People hardly want to accept the blame for their failings in life, for missed opportunities, misadventures and bad decisions. It is so much more convenient to lay the blame at someone else’s doorstep. It is our parents, spouse, children, principal, friends, teacher, doctor, etc. everyone but ourselves. Veritably, no one can prevent an individual from achieving his goal, other than himself. It is easier, however, to rationalize and find an excuse than to take responsibility. The one who blames others is himself a loser. Successful people take their obligations seriously and accept responsibility for their failures. Then they dig in and start over again. When Yosef’s brothers took notice of their trying circumstances in Egypt, they realized that Hashem was conveying a message to them: “You did something wrong, and now the time has come to answer for it.” They did not blame anyone but themselves. Aval asheimim anachnu, “Indeed, we are guilty.” In his Haamek Davar, the Netziv, zl, explains: HeRue l’daas she’heim ikar ha’mesavvim tzarah zu, “They demonstrated that they were the ones responsible for this trouble.”

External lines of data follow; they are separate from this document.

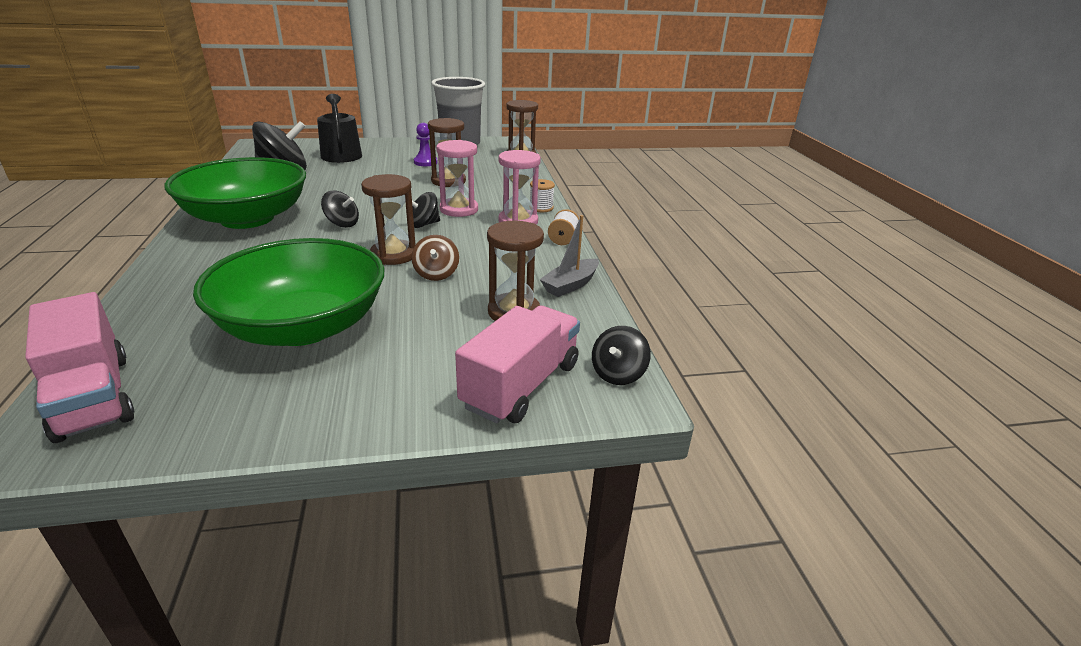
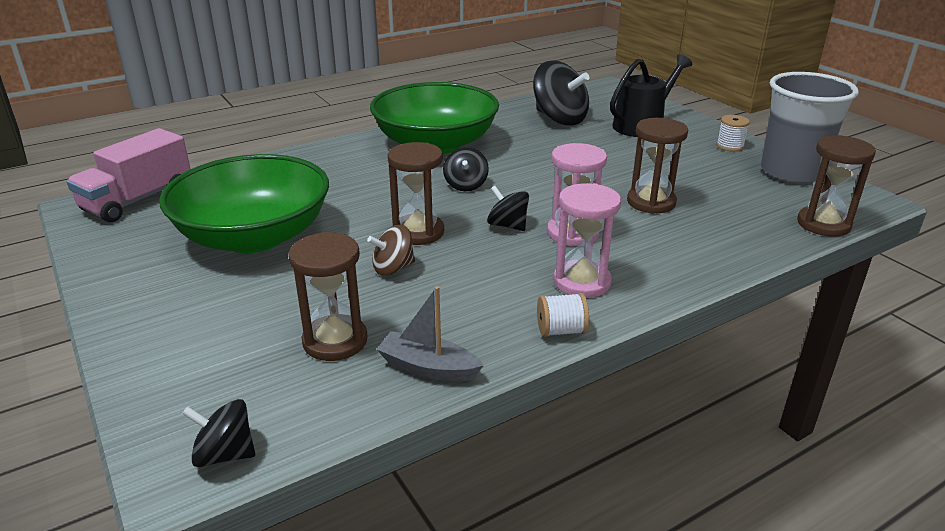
camera: 70 degrees right, 0 degrees up
(425, 162) = (690, 172): purple pawn -> none
(521, 385) = (186, 384): pink truck -> none
(541, 208) = (648, 288): white spool -> white spool (730, 146)

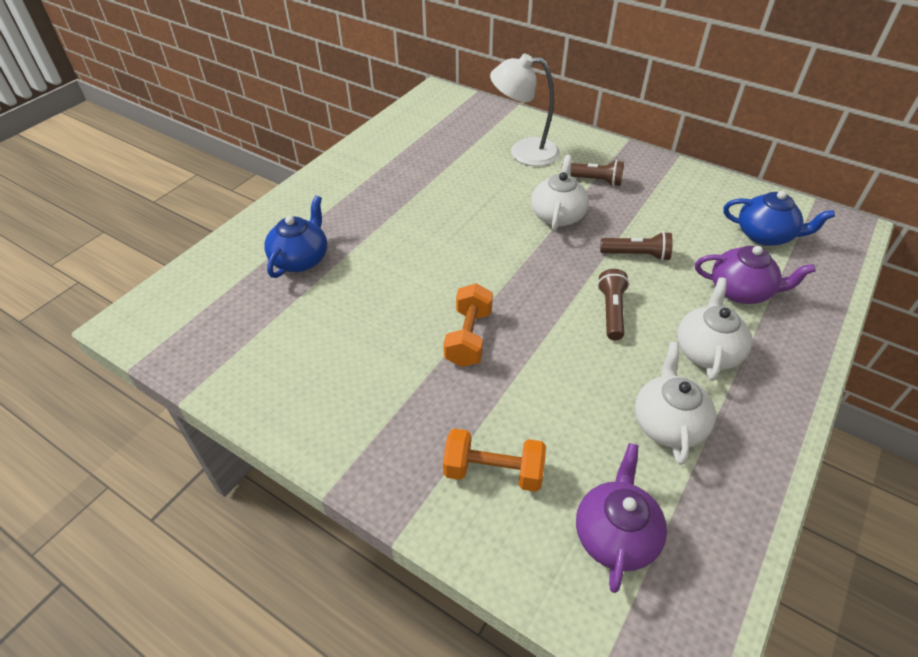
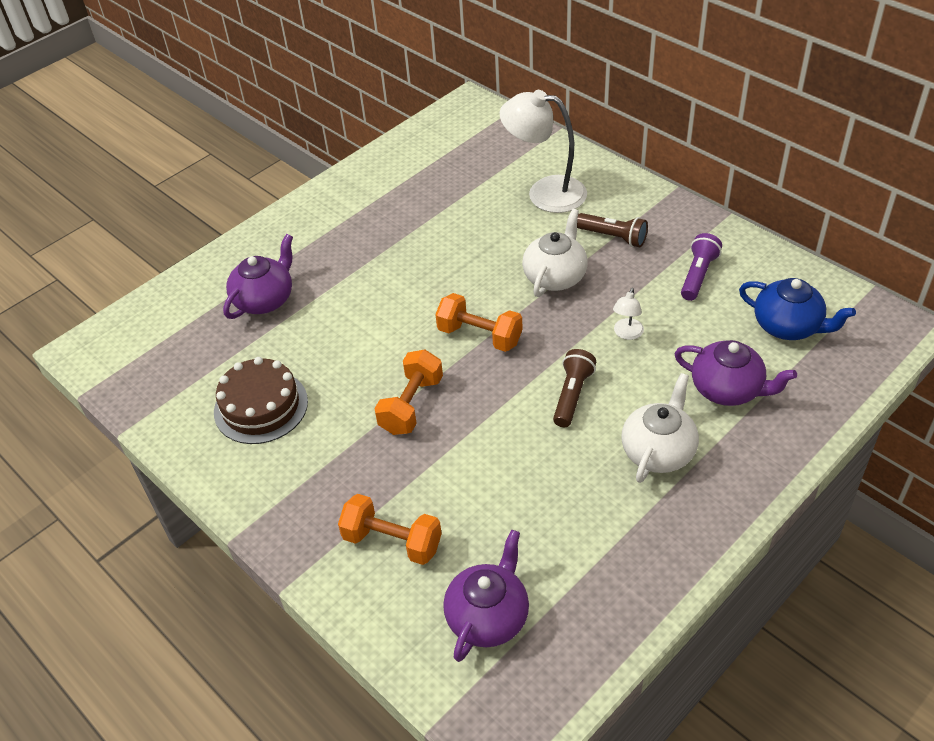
camera: 15 degrees right, 0 degrees up
(301, 259) = (265, 299): blue teapot -> purple teapot
(322, 356) = (261, 406): none -> brown cake
(510, 270) = (479, 336): none -> orange dumbbell
(637, 255) = (627, 334): brown flashlight -> white lamp
(668, 423) = (584, 520): white teapot -> none
(675, 203) = (698, 275): none -> purple flashlight

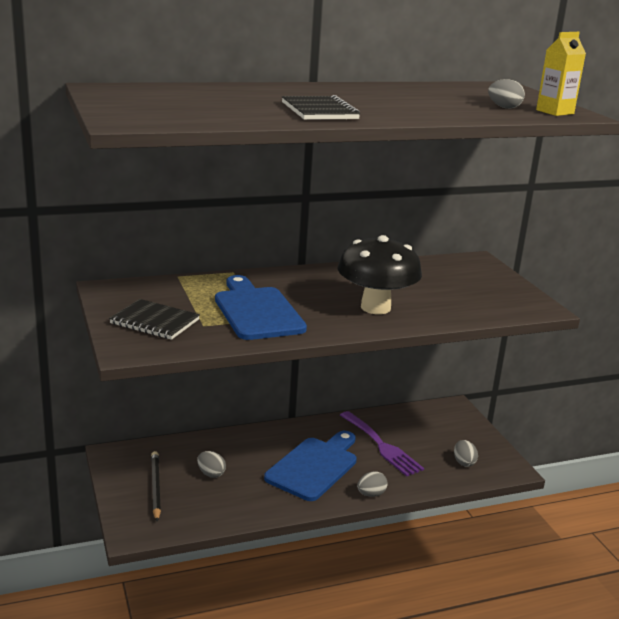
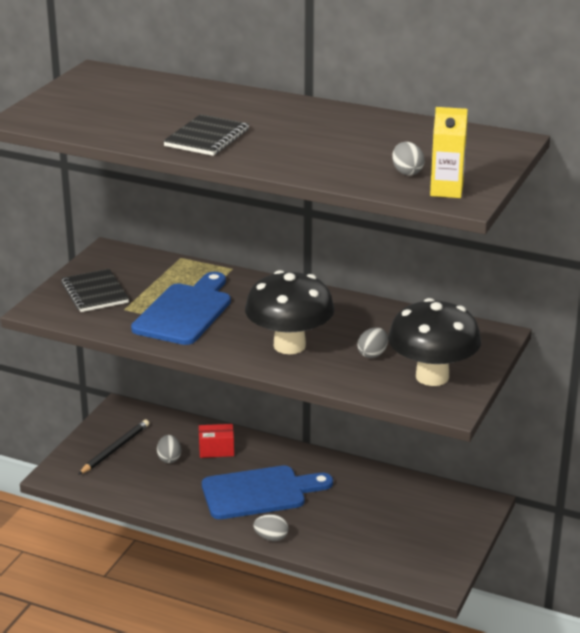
camera: 45 degrees right, 5 degrees up
(237, 451) = (216, 450): none -> red box
(382, 446) = (347, 504): purple fork -> none
(463, 462) = (401, 555): grey egg -> grey egg (372, 354)
(496, 295) = (432, 377): none -> black mushroom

Chazal say (Makkos 10b) B’derech she’adam rotzeh leilech molichin oso; “In the way that man wishes to go, in that way they lead him.” A person decides which path of life he is inclined to take. The angels that are created by man’s deeds will “accompany” him on this path. Thus, he catalyzes the ramifications resulting from his decision. He has no one to blame but himself.

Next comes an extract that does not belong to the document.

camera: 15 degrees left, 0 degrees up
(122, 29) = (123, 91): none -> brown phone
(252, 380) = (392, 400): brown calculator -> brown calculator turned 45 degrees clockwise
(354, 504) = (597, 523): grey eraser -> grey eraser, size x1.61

In Nifle’osecha Asichah, Horav Yitzchak Zilberstein, Shlita, relates a frightening story which was publicized in the media. I say “frightening,” because it is a story that could happen to anyone. It all depends upon the decisions we make in life. Jack (his name) was the consummate businessman. If he had a meeting, its importance notwithstanding, it took priority, and timeliness was essential. He expected that anyone attending a meeting be present on time, regardless of the personal inconvenience. A schedule was to be honored and adhered to. Just as Jack demanded of others, he was equally demanding of himself. It was, thus, understandable that when representatives of a large overseas corporation sought to meet with him, he took this meeting seriously. They sought someone who could navigate American bureaucracy, so that they could look forward to building their company in the States. This meeting was very important to Jack, because it could very well determine his future trajectory.

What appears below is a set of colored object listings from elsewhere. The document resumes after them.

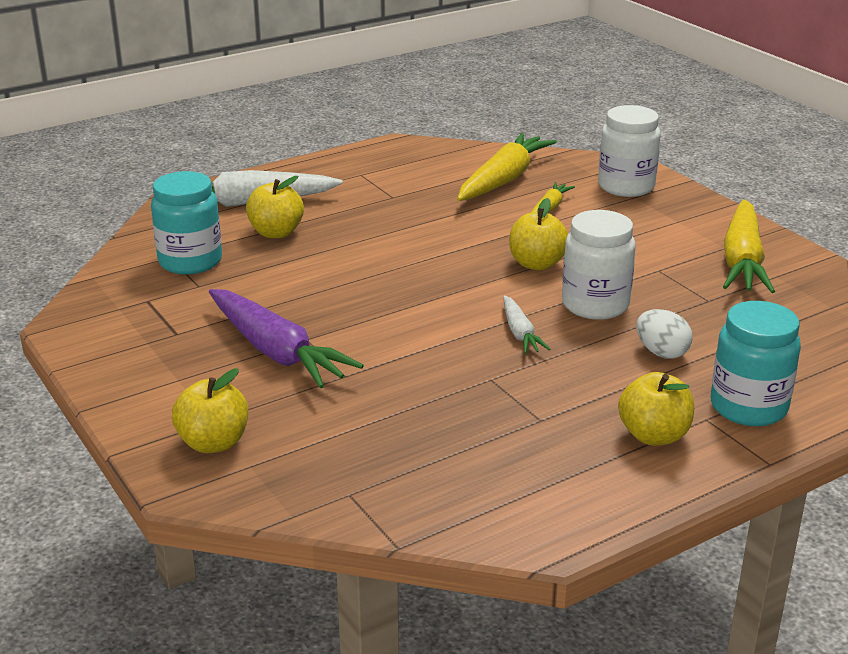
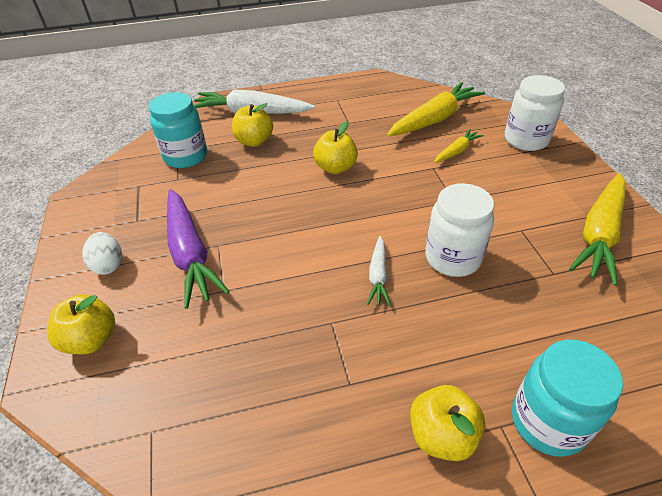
camera: 20 degrees right, 15 degrees up
(537, 264) = (424, 204): yellow apple -> yellow apple (335, 168)
(661, 352) = (489, 327): white egg -> white egg (108, 265)

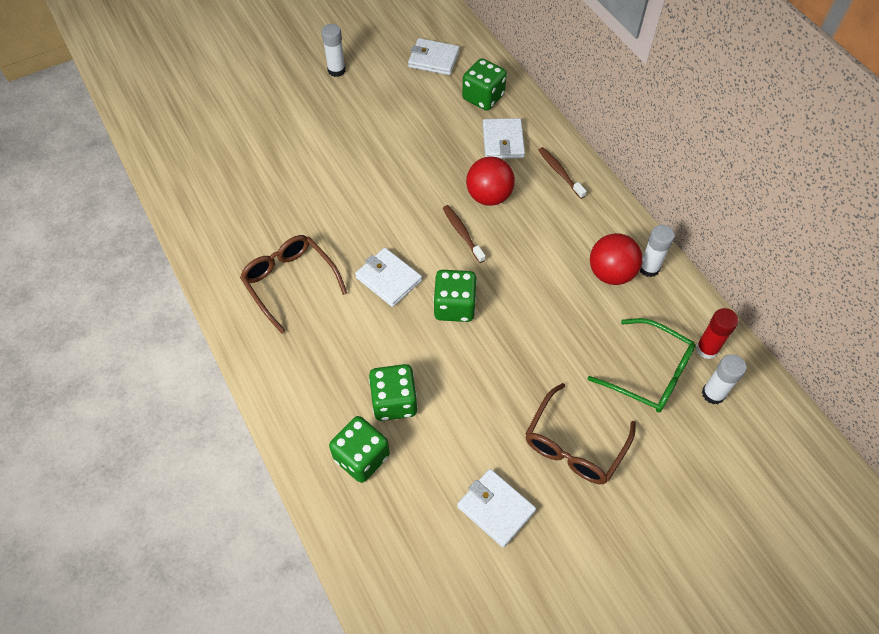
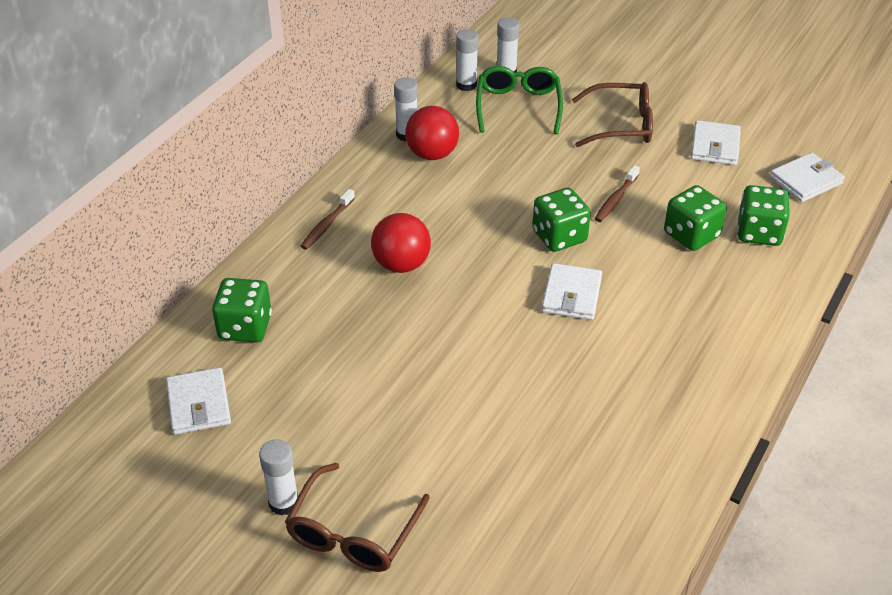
camera: 120 degrees left, 15 degrees down
(289, 281) = (646, 371): brown glasses -> brown glasses (352, 534)
(462, 233) = (467, 265): brown toothbrush -> brown toothbrush (615, 199)
(503, 141) = (310, 283): white wallet -> white wallet (806, 180)
(707, 349) = (466, 85): red glue stick -> white glue stick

The meeting was called for 9:00 a.m. Not wanting to take chances, he left his home at 7:00 a.m. in the hope to avoid traffic and arrive early. He planned to stop at a diner and order a cup of coffee. Unfortunately, we all have those days when nothing seems to go right. That day was Jack’s day for taking the wrong car, which had no gas, to getting stuck in a traffic jam, to being forced to take a detour in the road due to a broken water main. He was no longer going to be early. He would be lucky to arrive in time for the meeting. The clock was ticking, and 9:00 a.m. loomed larger than ever. At the last detour, his frustration got the better of him. As he was about to go into meltdown mode, he reminded himself of a seldom used shortcut. It was far off the beaten path, but it would allow him to save the day and arrive at his meeting on time.
Jack quickly turned around and went through a series of turns uphill and downhill until he was on the open road again. He had lost so much time. He would have to make it up. Suddenly, he saw people standing on the side of the road. They waved him down: “Please, we have a boy that is the victim of a hit and run driver. The nearest ambulance is thirty minutes out.” The boy was unconscious; he needed a ride to the hospital. Jack said, “Listen, there are other drivers on the road. Any minute another driver will pull up. I am late for the most important meeting of my career. I cannot go to the hospital. I am so sorry, but I must go!”
Jack left, and, as soon as he was walking into the elevator of the office building at 8:55, his wife called: “Jack! Jack! Something terrible has happened. Come home immediately!” “What? What happened that is so important that it cannot wait until after the meeting?” “Our son! Our dear son was riding his bike to school, and he was hit by a hit and run driver! He died at the scene! Do you know what else? A businessman was stopped, and they pleaded with him to transport our son to the hospital, and the cruel man said, ‘I am late for an appointment.’ He could have saved our child, but his appointment was more important than our child!” Jack fainted.
We make the bed in which we sleep. We make choices. We decide on our priorities. At whose expense? Even if Jack would have won the coveted account – at what price?